Peroneal-lateral calcaneal artery: peroneal artery terminates into lateral calcaneal artery around the lateral malleolus (FIG 7). The lateral calcaneal artery was introduced as a pedicle for local flap, but a recent anatomical study suggests that it could be used as a recipient blood vessels for free flap.2,3 The lateral calcaneal artery originates either from peroneal artery (80.3%), posterior tibial artery (13.1%), or a common branch from both the peroneal and posterior tibial arteries (6.6%) and runs between lateral malleolus and Achilles tendon.3,4
The principal superficial veins are termed long (great) and short (small) saphenous veins (FIG 8). The long (great) saphenous vein passes anterior to the medial malleolus, whereas the short (small) saphenous vein ascends from the lateral side of the foot. It ascends posterior to the lateral malleolus, passing along the lateral border of the Achilles tendon. A deep venous system runs near the corresponding arteries and develops communication with the great and small saphenous veins. Both deep veins of the corresponding arteries and the superficial veins can be selected as recipient veins in the foot.

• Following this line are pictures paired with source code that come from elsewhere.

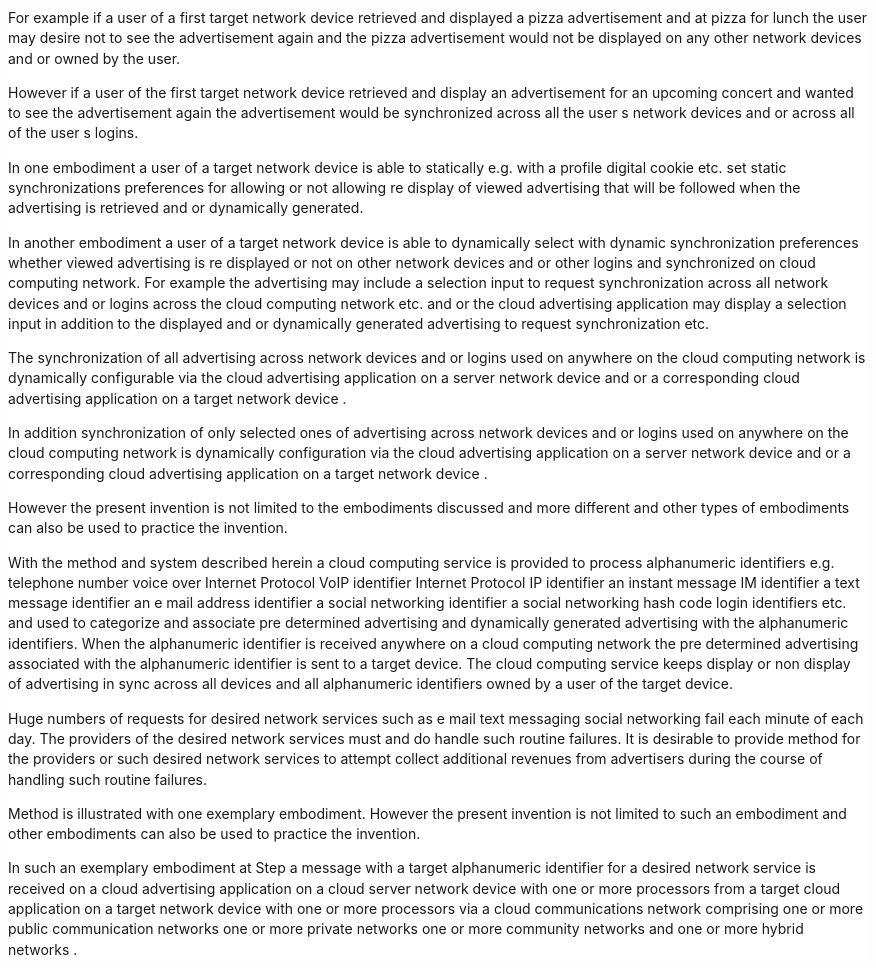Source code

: For example if a user of a first target network device retrieved and displayed a pizza advertisement and at pizza for lunch the user may desire not to see the advertisement again and the pizza advertisement would not be displayed on any other network devices and or owned by the user.

However if a user of the first target network device retrieved and display an advertisement for an upcoming concert and wanted to see the advertisement again the advertisement would be synchronized across all the user s network devices and or across all of the user s logins.

In one embodiment a user of a target network device is able to statically e.g. with a profile digital cookie etc. set static synchronizations preferences for allowing or not allowing re display of viewed advertising that will be followed when the advertising is retrieved and or dynamically generated.

In another embodiment a user of a target network device is able to dynamically select with dynamic synchronization preferences whether viewed advertising is re displayed or not on other network devices and or other logins and synchronized on cloud computing network. For example the advertising may include a selection input to request synchronization across all network devices and or logins across the cloud computing network etc. and or the cloud advertising application may display a selection input in addition to the displayed and or dynamically generated advertising to request synchronization etc.

The synchronization of all advertising across network devices and or logins used on anywhere on the cloud computing network is dynamically configurable via the cloud advertising application on a server network device and or a corresponding cloud advertising application on a target network device .

In addition synchronization of only selected ones of advertising across network devices and or logins used on anywhere on the cloud computing network is dynamically configuration via the cloud advertising application on a server network device and or a corresponding cloud advertising application on a target network device .

However the present invention is not limited to the embodiments discussed and more different and other types of embodiments can also be used to practice the invention.

With the method and system described herein a cloud computing service is provided to process alphanumeric identifiers e.g. telephone number voice over Internet Protocol VoIP identifier Internet Protocol IP identifier an instant message IM identifier a text message identifier an e mail address identifier a social networking identifier a social networking hash code login identifiers etc. and used to categorize and associate pre determined advertising and dynamically generated advertising with the alphanumeric identifiers. When the alphanumeric identifier is received anywhere on a cloud computing network the pre determined advertising associated with the alphanumeric identifier is sent to a target device. The cloud computing service keeps display or non display of advertising in sync across all devices and all alphanumeric identifiers owned by a user of the target device.

Huge numbers of requests for desired network services such as e mail text messaging social networking fail each minute of each day. The providers of the desired network services must and do handle such routine failures. It is desirable to provide method for the providers or such desired network services to attempt collect additional revenues from advertisers during the course of handling such routine failures.

Method is illustrated with one exemplary embodiment. However the present invention is not limited to such an embodiment and other embodiments can also be used to practice the invention.

In such an exemplary embodiment at Step a message with a target alphanumeric identifier for a desired network service is received on a cloud advertising application on a cloud server network device with one or more processors from a target cloud application on a target network device with one or more processors via a cloud communications network comprising one or more public communication networks one or more private networks one or more community networks and one or more hybrid networks .
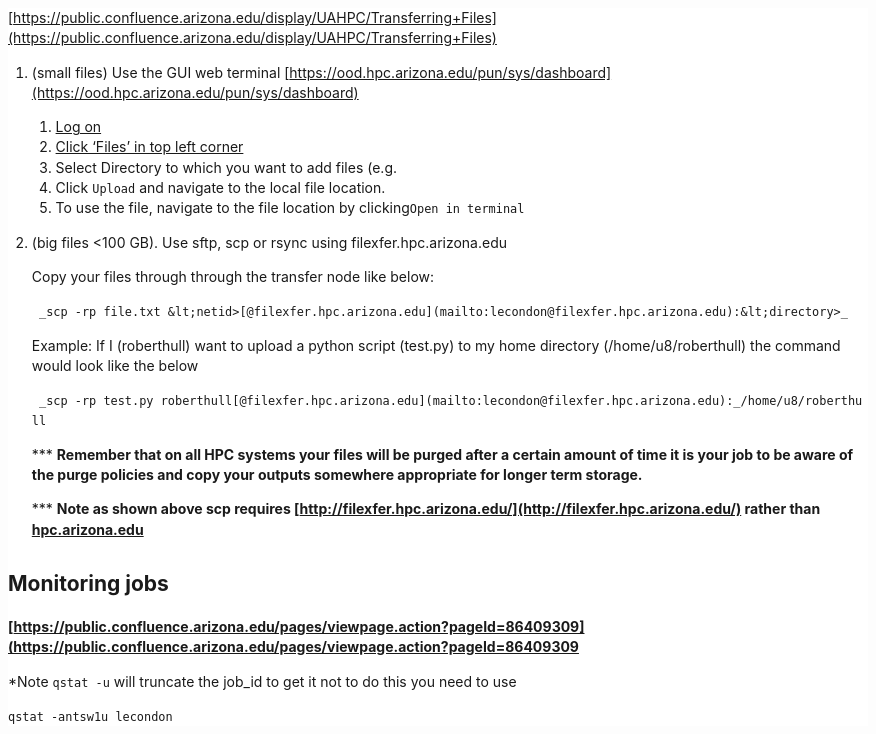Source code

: [https://public.confluence.arizona.edu/display/UAHPC/Transferring+Files](https://public.confluence.arizona.edu/display/UAHPC/Transferring+Files) 



1. (small files) Use the GUI web terminal [https://ood.hpc.arizona.edu/pun/sys/dashboard](https://ood.hpc.arizona.edu/pun/sys/dashboard)
    1. [Log on](https://ood.hpc.arizona.edu/pun/sys/dashboard)
    2. [Click ‘Files’ in top left corner ](https://ood.hpc.arizona.edu/pun/sys/dashboard)
    3. Select Directory to which you want to add files (e.g. 
    4. Click `Upload` and navigate to the local file location.
    5. To use the file, navigate to the file location by clicking`Open in terminal`

2. (big files &lt;100 GB). Use sftp, scp or rsync using filexfer.hpc.arizona.edu

    Copy your files through through the transfer node like below: 


        _scp -rp file.txt &lt;netid>[@filexfer.hpc.arizona.edu](mailto:lecondon@filexfer.hpc.arizona.edu):&lt;directory>_


    Example: If I (roberthull) want to upload a python script (test.py) to my home directory (/home/u8/roberthull) the command would look like the below


        _scp -rp test.py roberthull[@filexfer.hpc.arizona.edu](mailto:lecondon@filexfer.hpc.arizona.edu):_/home/u8/roberthull


    \*\*\* **Remember that on all HPC systems your files will be purged after a certain amount of time it is your job to be aware of the purge policies and copy your outputs somewhere appropriate for longer term storage.**


    \*\*\* **Note as shown above scp requires [http://filexfer.hpc.arizona.edu/](http://filexfer.hpc.arizona.edu/) rather than [hpc.arizona.edu](http://hpc.arizona.edu/)**



## Monitoring jobs

**[https://public.confluence.arizona.edu/pages/viewpage.action?pageId=86409309](https://public.confluence.arizona.edu/pages/viewpage.action?pageId=86409309**

*Note `qstat -u`  will truncate the job_id to get it not to do this you need to use

`qstat -antsw1u lecondon`
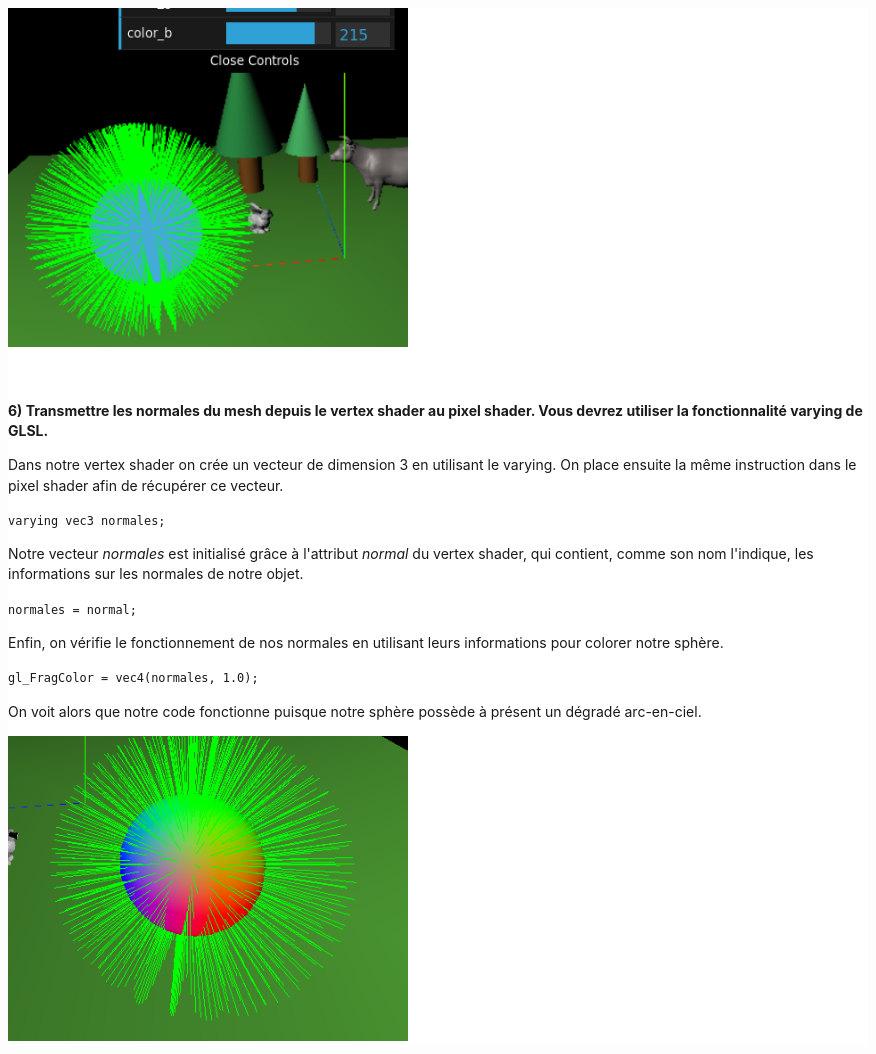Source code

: <img src="./img/sphere_shader_VertexNormalsHelper.png" alt="vertex" style="width:400px;"/>

&nbsp;

**6) Transmettre les normales du mesh depuis le vertex shader au pixel shader. Vous devrez utiliser la fonctionnalité varying de GLSL.**

Dans notre vertex shader on crée un vecteur de dimension 3 en utilisant le varying. On place ensuite la même instruction dans le pixel shader afin de récupérer ce vecteur.

    varying vec3 normales;

Notre vecteur *normales* est initialisé grâce à l'attribut *normal* du vertex shader, qui contient, comme son nom l'indique, les informations sur les normales de notre objet.

    normales = normal;

Enfin, on vérifie le fonctionnement de nos normales en utilisant leurs informations pour colorer notre sphère.

    gl_FragColor = vec4(normales, 1.0);

On voit alors que notre code fonctionne puisque notre sphère possède à présent un dégradé arc-en-ciel.  

<img src="./img/sphere_shader_varying.png" alt="normales varying" style="width:400px;"/>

PATIENT HISTORY AND PHYSICAL FINDINGS
A thorough medical history and examinations for sensation and presence of diabetes, peripheral vascular disease, and existence of osteomyelitis need to be obtained. Deformities of the foot and a postoperative rehabilitation plan should also be considered in the selection of reconstruction methods.
Vascular anatomy and patency must be evaluated. In this regard, noninvasive Doppler ultrasound exam is a simple and useful evaluation method. Recently, computed tomography (CT) or magnetic resonance (MR) angiography methods are also recommended for vascular imaging.

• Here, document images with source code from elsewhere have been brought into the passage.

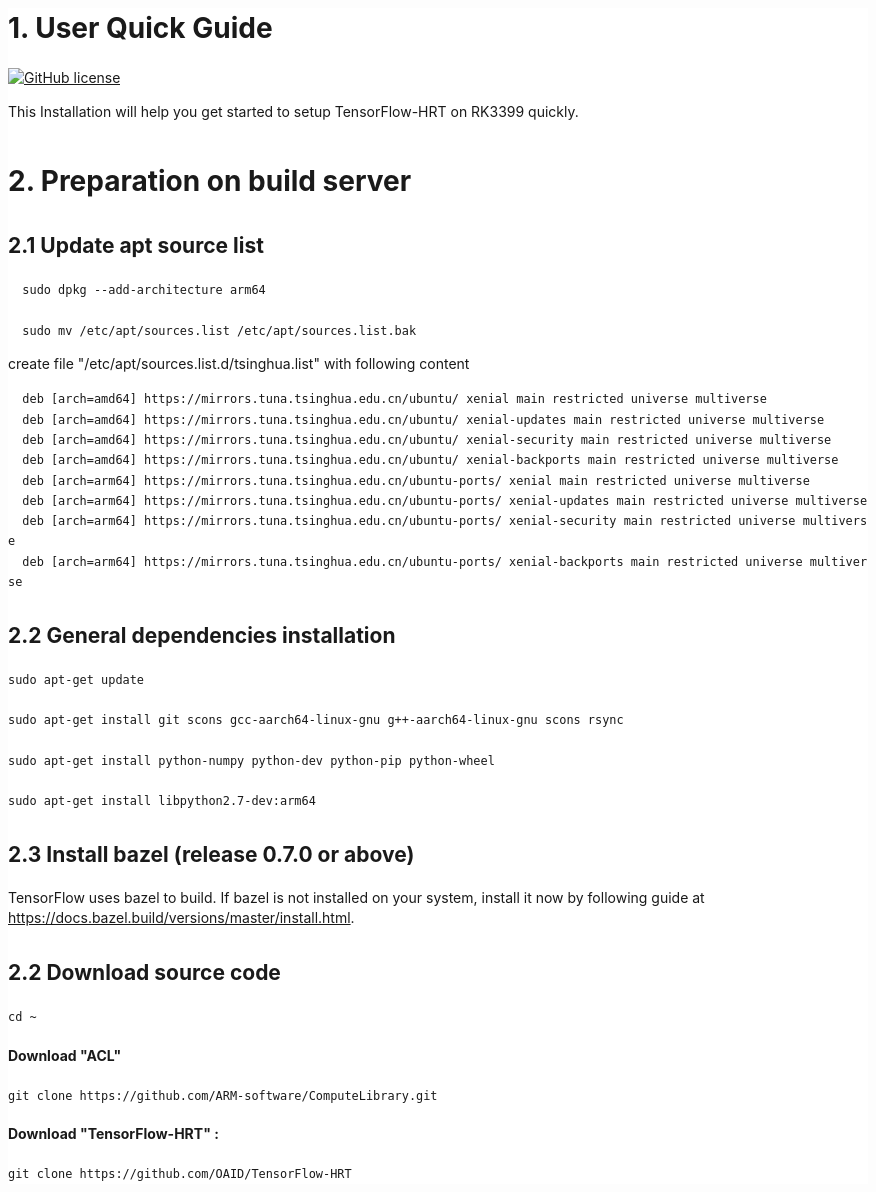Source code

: # 1. User Quick Guide
[![GitHub license](http://dmlc.github.io/img/apache2.svg)](./LICENSE)

This Installation will help you get started to setup TensorFlow-HRT on RK3399 quickly.

# 2. Preparation on build server
## 2.1 Update apt source list

      sudo dpkg --add-architecture arm64
      
      sudo mv /etc/apt/sources.list /etc/apt/sources.list.bak

  create file "/etc/apt/sources.list.d/tsinghua.list" with following content

	  deb [arch=amd64] https://mirrors.tuna.tsinghua.edu.cn/ubuntu/ xenial main restricted universe multiverse
	  deb [arch=amd64] https://mirrors.tuna.tsinghua.edu.cn/ubuntu/ xenial-updates main restricted universe multiverse
	  deb [arch=amd64] https://mirrors.tuna.tsinghua.edu.cn/ubuntu/ xenial-security main restricted universe multiverse
	  deb [arch=amd64] https://mirrors.tuna.tsinghua.edu.cn/ubuntu/ xenial-backports main restricted universe multiverse
	  deb [arch=arm64] https://mirrors.tuna.tsinghua.edu.cn/ubuntu-ports/ xenial main restricted universe multiverse
	  deb [arch=arm64] https://mirrors.tuna.tsinghua.edu.cn/ubuntu-ports/ xenial-updates main restricted universe multiverse
	  deb [arch=arm64] https://mirrors.tuna.tsinghua.edu.cn/ubuntu-ports/ xenial-security main restricted universe multiverse
	  deb [arch=arm64] https://mirrors.tuna.tsinghua.edu.cn/ubuntu-ports/ xenial-backports main restricted universe multiverse

  
## 2.2 General dependencies installation

    sudo apt-get update

	sudo apt-get install git scons gcc-aarch64-linux-gnu g++-aarch64-linux-gnu scons rsync

	sudo apt-get install python-numpy python-dev python-pip python-wheel

	sudo apt-get install libpython2.7-dev:arm64

## 2.3 Install bazel (release 0.7.0 or above)
  TensorFlow uses bazel to build. If bazel is not installed on your system, install it now by
  following guide at https://docs.bazel.build/versions/master/install.html.

## 2.2 Download source code
	cd ~
	
#### Download "ACL" 
	git clone https://github.com/ARM-software/ComputeLibrary.git
#### Download "TensorFlow-HRT" :
	git clone https://github.com/OAID/TensorFlow-HRT
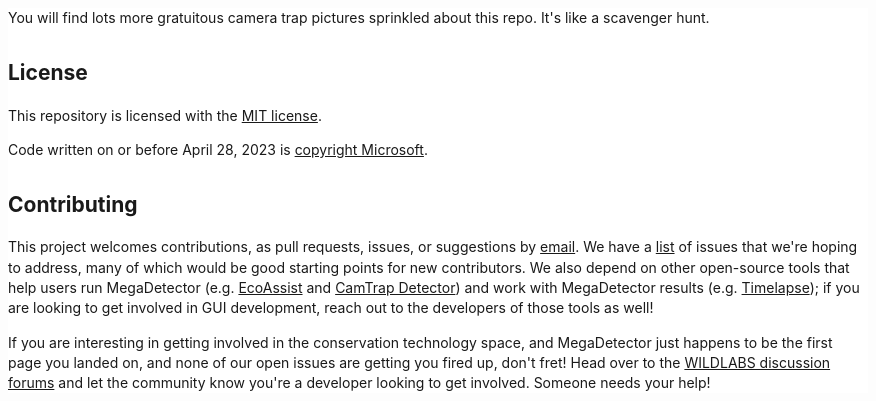 You will find lots more gratuitous camera trap pictures sprinkled about this repo.  It's like a scavenger hunt.


## License

This repository is licensed with the [MIT license](https://opensource.org/license/mit/).

Code written on or before April 28, 2023 is [copyright Microsoft](https://github.com/Microsoft/dotnet/blob/main/LICENSE).


## Contributing

This project welcomes contributions, as pull requests, issues, or suggestions by [email](mailto:cameratraps@lila.science).  We have a [list](https://github.com/agentmorris/MegaDetector/issues/84) of issues that we're hoping to address, many of which would be good starting points for new contributors.  We also depend on other open-source tools that help users run MegaDetector (e.g. [EcoAssist](https://github.com/PetervanLunteren/EcoAssist) and [CamTrap Detector](https://github.com/bencevans/camtrap-detector)) and work with MegaDetector results (e.g. [Timelapse](https://github.com/saulgreenberg/Timelapse)); if you are looking to get involved in GUI development, reach out to the developers of those tools as well!

If you are interesting in getting involved in the conservation technology space, and MegaDetector just happens to be the first page you landed on, and none of our open issues are getting you fired up, don't fret!  Head over to the [WILDLABS discussion forums](https://wildlabs.net/discussions) and let the community know you're a developer looking to get involved.  Someone needs your help!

The authors routinely perform preoperative CT angiographic examination of the lower extremities, except when contraindicated.

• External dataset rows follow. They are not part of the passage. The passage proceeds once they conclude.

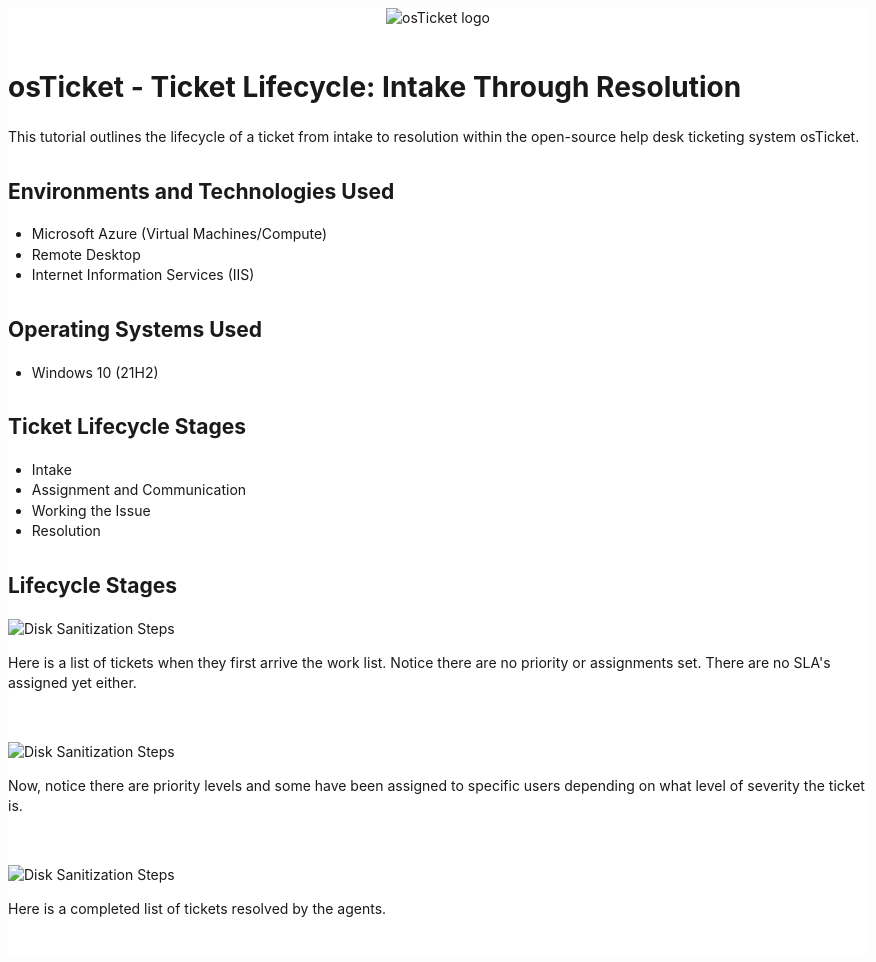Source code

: <p align="center">
<img src="https://i.imgur.com/Clzj7Xs.png" alt="osTicket logo"/>
</p>

<h1>osTicket - Ticket Lifecycle: Intake Through Resolution</h1>
This tutorial outlines the lifecycle of a ticket from intake to resolution within the open-source help desk ticketing system osTicket.<br />

<h2>Environments and Technologies Used</h2>

- Microsoft Azure (Virtual Machines/Compute)
- Remote Desktop
- Internet Information Services (IIS)

<h2>Operating Systems Used </h2>

- Windows 10</b> (21H2)

<h2>Ticket Lifecycle Stages</h2>

- Intake
- Assignment and Communication
- Working the Issue
- Resolution

<h2>Lifecycle Stages</h2>

<p>
<img src="https://i.imgur.com/FKyfzrE.png" height="80%" width="80%" alt="Disk Sanitization Steps"/>
</p>
<p>
Here is a list of tickets when they first arrive the work list. Notice there are no priority or assignments set. There are no SLA's assigned yet either.
</p>
<br />

<p>
<img src="https://i.imgur.com/DR5hNZ6.png" height="80%" width="80%" alt="Disk Sanitization Steps"/>
</p>
<p>
Now, notice there are priority levels and some have been assigned to specific users depending on what level of severity the ticket is.
</p>
<br />

<p>
<img src="https://i.imgur.com/f583s0c.png" height="80%" width="80%" alt="Disk Sanitization Steps"/>
</p>
<p>
Here is a completed list of tickets resolved by the agents.
</p>
<br />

Bone assessment includes plain radiography and bone scan or MR imaging for the diagnosis of osteomyelitis.
For large and extensive heel and plantar defects, the free flap transfer procedure is preferred because it can provide a large amount of tissue with various tissue components
for obliterating deep and/or extensive wounds. The early and definitive reconstruction of compound defects leads to a dramatic improvement in the rate of lower extremity salvage and restoration of the weight-bearing function and normal gait pattern.
The final choice of most suitable flap depends on the surgeon’s preference and the patient’s needs. A form of durable, permanent, pain-free, and functionally and aesthetically satisfying coverage should be achieved in the heel and plantar reconstruction.
Free muscle flap versus fasciocutaneous flap: free muscle flap (rectus abdominis, latissimus dorsi, or gracilis) has been used commonly for extensive foot defects. A muscle flap has advantages, including the large amount of tissue availability, and ability to obliterate dead space especially in defects with irregular contours, where there is greater ease
to form three-dimensional (3D) shapes.5 In contrast, recent clinical studies have demonstrated that fasciocutaneous flaps (anterolateral thigh, thoracodorsal artery perforator [TDAP] flap) provide a sufficient amount of bulk, large, and pliable skin flap, with acceptable donor site morbidities.6,7 The donor site morbidities caused by harvesting the muscle flap and additional donor site for skin graft can be avoided by using the fasciocutaneous flap.